Content starts
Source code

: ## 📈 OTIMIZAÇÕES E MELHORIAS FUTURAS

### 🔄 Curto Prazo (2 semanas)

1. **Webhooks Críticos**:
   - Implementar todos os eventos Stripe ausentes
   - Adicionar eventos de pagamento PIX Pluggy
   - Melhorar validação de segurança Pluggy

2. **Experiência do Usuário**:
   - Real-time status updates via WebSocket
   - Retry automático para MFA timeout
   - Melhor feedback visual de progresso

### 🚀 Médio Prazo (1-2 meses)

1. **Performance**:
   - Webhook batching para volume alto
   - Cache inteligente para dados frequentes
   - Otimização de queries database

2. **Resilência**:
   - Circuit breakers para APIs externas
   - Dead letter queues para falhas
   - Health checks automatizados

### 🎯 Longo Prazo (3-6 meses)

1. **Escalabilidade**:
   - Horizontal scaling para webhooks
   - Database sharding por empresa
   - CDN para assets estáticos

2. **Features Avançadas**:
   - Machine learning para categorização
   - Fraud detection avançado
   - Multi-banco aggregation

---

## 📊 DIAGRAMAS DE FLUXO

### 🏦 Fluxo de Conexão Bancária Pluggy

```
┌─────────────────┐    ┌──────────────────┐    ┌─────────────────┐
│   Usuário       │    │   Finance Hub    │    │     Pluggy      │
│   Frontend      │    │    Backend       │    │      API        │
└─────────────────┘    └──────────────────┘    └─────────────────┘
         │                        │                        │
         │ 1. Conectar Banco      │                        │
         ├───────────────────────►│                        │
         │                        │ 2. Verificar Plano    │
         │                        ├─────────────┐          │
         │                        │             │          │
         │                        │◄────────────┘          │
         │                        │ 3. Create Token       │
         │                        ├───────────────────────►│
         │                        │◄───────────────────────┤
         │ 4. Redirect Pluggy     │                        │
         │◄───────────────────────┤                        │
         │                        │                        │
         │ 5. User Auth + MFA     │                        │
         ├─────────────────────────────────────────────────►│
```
Content ends
**TASK TO CARRY OUT**. Within the listing above, locate the line containing "2. **Experiência do" and the line containing "- Webhook batching para volume alto". Reproduce those two lines and all lines between them exactly, with nothing added.

**SOLUTION TO THIS TASK**.
2. **Experiência do Usuário**:
   - Real-time status updates via WebSocket
   - Retry automático para MFA timeout
   - Melhor feedback visual de progresso

### 🚀 Médio Prazo (1-2 meses)

1. **Performance**:
   - Webhook batching para volume alto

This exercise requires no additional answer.